**Assignment**
Copy, word for word, the lines of the entries below between the one with "队最近利好消息不断，先是成功地引" and the one with "como comodín para coincidencias parciales.", inclusive, and leave out everything else.

* * * * * * * * *

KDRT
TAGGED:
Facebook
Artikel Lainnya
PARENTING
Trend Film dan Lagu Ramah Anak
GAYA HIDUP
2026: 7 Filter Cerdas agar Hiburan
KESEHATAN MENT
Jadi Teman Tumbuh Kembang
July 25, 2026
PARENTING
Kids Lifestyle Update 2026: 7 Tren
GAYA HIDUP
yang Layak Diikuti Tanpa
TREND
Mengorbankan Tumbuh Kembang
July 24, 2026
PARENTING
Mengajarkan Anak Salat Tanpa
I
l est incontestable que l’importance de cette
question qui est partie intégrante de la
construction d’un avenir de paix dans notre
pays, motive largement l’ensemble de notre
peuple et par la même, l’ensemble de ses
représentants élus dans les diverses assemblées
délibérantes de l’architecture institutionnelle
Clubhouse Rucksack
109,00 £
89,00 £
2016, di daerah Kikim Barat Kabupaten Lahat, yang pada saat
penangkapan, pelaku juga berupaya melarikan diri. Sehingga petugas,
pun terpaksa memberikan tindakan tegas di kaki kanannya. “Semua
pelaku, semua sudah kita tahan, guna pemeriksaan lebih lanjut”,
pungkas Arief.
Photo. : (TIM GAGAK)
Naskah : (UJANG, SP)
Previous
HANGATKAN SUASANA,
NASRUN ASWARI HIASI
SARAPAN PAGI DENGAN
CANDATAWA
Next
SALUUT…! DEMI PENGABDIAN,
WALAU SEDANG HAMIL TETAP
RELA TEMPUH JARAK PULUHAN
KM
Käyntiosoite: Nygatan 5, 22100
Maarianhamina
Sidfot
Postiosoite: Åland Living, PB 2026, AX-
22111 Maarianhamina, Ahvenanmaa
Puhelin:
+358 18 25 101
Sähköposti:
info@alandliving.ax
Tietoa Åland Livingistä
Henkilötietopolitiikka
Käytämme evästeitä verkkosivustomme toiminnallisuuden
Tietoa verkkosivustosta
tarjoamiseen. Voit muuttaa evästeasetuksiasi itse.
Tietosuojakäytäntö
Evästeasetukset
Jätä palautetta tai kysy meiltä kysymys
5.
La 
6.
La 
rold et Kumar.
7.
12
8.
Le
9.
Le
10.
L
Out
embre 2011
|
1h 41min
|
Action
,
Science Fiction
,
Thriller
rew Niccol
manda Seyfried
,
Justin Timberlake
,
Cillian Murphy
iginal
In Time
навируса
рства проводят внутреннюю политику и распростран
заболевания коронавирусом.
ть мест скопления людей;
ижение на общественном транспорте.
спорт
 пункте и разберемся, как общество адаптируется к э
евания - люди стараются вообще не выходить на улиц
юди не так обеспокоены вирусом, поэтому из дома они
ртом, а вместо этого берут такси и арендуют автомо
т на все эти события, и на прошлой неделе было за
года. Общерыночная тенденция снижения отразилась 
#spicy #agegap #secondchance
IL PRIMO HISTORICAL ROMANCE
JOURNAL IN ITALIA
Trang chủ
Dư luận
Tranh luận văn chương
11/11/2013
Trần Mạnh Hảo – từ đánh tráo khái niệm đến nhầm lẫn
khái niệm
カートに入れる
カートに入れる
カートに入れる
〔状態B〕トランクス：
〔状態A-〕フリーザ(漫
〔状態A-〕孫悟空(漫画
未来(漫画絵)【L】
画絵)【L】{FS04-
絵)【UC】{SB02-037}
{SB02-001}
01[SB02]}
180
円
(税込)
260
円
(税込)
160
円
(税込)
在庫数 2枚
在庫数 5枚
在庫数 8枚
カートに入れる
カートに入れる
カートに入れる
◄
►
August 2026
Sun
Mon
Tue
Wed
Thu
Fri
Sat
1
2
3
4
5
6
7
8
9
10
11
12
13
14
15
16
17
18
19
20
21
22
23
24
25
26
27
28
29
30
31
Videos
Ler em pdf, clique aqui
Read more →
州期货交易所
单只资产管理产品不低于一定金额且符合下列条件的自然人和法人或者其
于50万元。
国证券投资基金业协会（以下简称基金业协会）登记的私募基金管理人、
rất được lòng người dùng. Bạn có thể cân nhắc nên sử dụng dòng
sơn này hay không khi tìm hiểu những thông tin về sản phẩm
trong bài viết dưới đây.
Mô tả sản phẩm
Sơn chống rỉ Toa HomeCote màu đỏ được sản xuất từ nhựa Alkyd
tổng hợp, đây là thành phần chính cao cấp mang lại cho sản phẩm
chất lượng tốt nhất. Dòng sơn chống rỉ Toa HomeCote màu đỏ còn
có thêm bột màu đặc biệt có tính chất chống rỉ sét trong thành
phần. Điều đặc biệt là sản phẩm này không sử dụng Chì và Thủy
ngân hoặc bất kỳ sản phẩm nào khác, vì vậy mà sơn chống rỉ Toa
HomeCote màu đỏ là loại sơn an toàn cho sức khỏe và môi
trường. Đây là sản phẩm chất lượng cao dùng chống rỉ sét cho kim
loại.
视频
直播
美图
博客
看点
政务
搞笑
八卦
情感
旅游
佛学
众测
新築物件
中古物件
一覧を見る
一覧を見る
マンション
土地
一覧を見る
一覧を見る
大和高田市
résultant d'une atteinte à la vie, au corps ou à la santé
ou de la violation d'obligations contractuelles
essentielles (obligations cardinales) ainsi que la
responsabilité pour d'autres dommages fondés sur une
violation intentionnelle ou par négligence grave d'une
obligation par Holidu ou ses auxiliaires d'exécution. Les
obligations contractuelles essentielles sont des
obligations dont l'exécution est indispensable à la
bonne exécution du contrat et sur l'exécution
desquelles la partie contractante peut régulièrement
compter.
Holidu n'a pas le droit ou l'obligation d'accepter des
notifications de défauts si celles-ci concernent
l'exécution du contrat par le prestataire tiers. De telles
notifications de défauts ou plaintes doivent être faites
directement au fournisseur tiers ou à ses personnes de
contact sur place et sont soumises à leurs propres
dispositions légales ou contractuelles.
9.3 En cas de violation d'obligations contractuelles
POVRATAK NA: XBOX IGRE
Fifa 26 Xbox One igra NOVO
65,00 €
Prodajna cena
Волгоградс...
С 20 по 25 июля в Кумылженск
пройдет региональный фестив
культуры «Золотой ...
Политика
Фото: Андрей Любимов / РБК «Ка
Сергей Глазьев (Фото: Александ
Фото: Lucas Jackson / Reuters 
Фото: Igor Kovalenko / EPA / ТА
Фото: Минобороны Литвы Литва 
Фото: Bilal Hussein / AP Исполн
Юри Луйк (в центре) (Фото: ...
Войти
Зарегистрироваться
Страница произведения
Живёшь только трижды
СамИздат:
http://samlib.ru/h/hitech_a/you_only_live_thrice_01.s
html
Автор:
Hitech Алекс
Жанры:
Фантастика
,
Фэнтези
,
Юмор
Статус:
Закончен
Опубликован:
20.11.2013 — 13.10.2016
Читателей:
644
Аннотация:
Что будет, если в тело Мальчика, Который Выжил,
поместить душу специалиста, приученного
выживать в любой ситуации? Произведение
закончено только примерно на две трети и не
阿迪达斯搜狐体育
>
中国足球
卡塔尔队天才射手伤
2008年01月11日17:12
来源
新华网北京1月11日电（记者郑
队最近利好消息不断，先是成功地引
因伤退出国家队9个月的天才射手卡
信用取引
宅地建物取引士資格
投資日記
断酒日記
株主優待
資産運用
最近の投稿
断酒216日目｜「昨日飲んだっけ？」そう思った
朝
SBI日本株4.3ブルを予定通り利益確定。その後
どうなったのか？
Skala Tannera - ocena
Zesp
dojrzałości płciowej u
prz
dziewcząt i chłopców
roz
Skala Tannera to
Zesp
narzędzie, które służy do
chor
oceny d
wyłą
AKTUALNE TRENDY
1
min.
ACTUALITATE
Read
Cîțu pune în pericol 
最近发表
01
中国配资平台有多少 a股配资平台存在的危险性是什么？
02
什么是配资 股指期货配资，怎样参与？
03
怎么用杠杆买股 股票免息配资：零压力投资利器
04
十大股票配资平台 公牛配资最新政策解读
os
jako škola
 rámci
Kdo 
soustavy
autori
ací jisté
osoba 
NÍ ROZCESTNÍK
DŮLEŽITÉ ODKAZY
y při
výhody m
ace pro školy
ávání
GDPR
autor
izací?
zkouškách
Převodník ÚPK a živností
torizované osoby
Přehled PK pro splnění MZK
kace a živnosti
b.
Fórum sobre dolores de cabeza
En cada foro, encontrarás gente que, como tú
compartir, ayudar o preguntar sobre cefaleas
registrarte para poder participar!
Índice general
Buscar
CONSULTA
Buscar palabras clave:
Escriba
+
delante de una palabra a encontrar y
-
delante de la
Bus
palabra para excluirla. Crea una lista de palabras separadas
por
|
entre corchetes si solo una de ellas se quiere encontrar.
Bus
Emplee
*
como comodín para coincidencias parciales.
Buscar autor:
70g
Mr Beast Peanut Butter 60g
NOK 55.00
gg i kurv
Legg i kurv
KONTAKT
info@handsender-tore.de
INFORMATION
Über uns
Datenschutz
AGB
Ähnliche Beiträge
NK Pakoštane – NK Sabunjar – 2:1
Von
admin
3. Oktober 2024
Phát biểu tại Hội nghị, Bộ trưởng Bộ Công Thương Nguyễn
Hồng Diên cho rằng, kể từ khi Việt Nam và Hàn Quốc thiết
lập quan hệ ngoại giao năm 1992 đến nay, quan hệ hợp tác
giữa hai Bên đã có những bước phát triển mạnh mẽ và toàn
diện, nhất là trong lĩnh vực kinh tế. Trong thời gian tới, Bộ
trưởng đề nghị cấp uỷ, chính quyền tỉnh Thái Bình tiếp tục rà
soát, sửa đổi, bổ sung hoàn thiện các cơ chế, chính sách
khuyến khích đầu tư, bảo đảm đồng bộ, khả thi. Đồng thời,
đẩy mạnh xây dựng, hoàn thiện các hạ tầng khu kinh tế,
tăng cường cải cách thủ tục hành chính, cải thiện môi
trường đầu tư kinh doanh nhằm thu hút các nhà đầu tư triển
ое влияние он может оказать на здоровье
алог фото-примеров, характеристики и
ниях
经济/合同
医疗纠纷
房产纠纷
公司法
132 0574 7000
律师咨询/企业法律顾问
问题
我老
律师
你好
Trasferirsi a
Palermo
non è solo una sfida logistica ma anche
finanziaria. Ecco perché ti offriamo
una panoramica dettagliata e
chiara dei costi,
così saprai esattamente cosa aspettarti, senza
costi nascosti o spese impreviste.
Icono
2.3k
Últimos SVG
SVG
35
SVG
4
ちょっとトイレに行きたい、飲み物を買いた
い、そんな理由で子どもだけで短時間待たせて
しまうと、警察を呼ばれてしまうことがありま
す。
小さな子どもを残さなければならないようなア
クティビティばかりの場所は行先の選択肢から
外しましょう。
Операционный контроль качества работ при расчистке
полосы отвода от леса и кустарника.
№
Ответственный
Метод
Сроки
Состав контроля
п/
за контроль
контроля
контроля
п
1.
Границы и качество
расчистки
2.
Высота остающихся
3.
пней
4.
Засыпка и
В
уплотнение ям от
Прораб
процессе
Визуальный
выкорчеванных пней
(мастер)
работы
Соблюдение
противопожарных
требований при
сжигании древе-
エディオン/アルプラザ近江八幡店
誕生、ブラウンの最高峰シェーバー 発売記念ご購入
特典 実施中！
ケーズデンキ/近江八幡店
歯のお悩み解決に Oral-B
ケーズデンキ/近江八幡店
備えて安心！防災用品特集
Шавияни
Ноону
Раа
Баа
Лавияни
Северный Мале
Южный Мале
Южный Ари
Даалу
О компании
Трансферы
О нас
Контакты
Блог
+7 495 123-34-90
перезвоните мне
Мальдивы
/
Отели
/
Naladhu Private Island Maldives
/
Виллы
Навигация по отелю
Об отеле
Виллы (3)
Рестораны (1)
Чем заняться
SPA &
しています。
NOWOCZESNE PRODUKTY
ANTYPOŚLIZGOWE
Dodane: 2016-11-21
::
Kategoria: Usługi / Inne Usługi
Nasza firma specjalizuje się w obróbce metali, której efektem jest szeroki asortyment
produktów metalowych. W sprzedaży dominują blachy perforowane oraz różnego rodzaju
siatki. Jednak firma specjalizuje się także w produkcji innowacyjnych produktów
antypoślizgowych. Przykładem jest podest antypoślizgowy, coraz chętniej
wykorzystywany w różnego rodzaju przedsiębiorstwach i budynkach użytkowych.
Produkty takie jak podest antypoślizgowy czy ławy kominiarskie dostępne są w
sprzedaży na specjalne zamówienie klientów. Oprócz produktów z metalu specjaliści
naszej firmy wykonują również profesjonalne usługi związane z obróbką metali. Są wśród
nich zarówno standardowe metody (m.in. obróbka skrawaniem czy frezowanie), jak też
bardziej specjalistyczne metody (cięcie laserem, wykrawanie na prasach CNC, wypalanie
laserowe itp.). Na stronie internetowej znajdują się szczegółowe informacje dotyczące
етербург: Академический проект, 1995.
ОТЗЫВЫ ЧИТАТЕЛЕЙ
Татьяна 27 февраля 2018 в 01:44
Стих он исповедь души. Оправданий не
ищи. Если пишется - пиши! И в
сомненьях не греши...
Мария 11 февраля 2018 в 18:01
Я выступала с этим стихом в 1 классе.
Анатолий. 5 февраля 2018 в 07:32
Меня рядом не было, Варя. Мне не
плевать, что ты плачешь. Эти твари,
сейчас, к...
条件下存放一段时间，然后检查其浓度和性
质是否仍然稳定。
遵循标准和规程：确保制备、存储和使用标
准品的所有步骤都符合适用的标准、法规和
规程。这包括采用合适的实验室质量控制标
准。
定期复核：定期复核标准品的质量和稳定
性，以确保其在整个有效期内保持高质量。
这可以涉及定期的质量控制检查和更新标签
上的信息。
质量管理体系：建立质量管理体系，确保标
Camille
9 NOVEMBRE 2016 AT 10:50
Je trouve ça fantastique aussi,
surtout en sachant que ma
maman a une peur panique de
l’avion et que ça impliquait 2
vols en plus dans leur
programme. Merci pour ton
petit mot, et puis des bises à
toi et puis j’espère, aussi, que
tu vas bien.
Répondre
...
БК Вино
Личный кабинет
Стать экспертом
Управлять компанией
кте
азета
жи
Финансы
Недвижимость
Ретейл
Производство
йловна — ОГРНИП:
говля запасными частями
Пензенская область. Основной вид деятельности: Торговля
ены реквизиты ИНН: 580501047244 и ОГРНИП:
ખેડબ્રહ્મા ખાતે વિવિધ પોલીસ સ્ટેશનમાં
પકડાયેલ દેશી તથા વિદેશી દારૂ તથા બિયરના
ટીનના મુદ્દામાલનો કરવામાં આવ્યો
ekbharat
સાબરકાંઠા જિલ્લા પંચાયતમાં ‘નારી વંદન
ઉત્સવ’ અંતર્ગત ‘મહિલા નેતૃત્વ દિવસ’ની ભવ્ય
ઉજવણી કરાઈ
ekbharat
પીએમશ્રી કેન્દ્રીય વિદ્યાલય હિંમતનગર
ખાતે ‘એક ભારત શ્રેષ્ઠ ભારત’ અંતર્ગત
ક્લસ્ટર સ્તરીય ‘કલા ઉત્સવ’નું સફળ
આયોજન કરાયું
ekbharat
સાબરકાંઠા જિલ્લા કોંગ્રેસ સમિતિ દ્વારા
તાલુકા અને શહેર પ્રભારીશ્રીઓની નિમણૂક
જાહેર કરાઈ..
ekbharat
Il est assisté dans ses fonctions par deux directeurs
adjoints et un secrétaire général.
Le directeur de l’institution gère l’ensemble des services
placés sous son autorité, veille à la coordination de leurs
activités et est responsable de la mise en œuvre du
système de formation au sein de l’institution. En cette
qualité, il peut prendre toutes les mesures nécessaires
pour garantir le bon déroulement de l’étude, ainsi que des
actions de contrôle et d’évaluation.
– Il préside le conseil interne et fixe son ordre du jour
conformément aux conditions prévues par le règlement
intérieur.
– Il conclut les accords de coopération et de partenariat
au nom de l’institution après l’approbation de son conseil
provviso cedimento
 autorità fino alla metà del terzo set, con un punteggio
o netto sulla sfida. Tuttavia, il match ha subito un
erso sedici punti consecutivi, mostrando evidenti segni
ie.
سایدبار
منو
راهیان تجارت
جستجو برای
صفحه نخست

* * * * * * * * *

**Finished exercise**
队最近利好消息不断，先是成功地引
因伤退出国家队9个月的天才射手卡
信用取引
宅地建物取引士資格
投資日記
断酒日記
株主優待
資産運用
最近の投稿
断酒216日目｜「昨日飲んだっけ？」そう思った
朝
SBI日本株4.3ブルを予定通り利益確定。その後
どうなったのか？
Skala Tannera - ocena
Zesp
dojrzałości płciowej u
prz
dziewcząt i chłopców
roz
Skala Tannera to
Zesp
narzędzie, które służy do
chor
oceny d
wyłą
AKTUALNE TRENDY
1
min.
ACTUALITATE
Read
Cîțu pune în pericol 
最近发表
01
中国配资平台有多少 a股配资平台存在的危险性是什么？
02
什么是配资 股指期货配资，怎样参与？
03
怎么用杠杆买股 股票免息配资：零压力投资利器
04
十大股票配资平台 公牛配资最新政策解读
os
jako škola
 rámci
Kdo 
soustavy
autori
ací jisté
osoba 
NÍ ROZCESTNÍK
DŮLEŽITÉ ODKAZY
y při
výhody m
ace pro školy
ávání
GDPR
autor
izací?
zkouškách
Převodník ÚPK a živností
torizované osoby
Přehled PK pro splnění MZK
kace a živnosti
b.
Fórum sobre dolores de cabeza
En cada foro, encontrarás gente que, como tú
compartir, ayudar o preguntar sobre cefaleas
registrarte para poder participar!
Índice general
Buscar
CONSULTA
Buscar palabras clave:
Escriba
+
delante de una palabra a encontrar y
-
delante de la
Bus
palabra para excluirla. Crea una lista de palabras separadas
por
|
entre corchetes si solo una de ellas se quiere encontrar.
Bus
Emplee
*
como comodín para coincidencias parciales.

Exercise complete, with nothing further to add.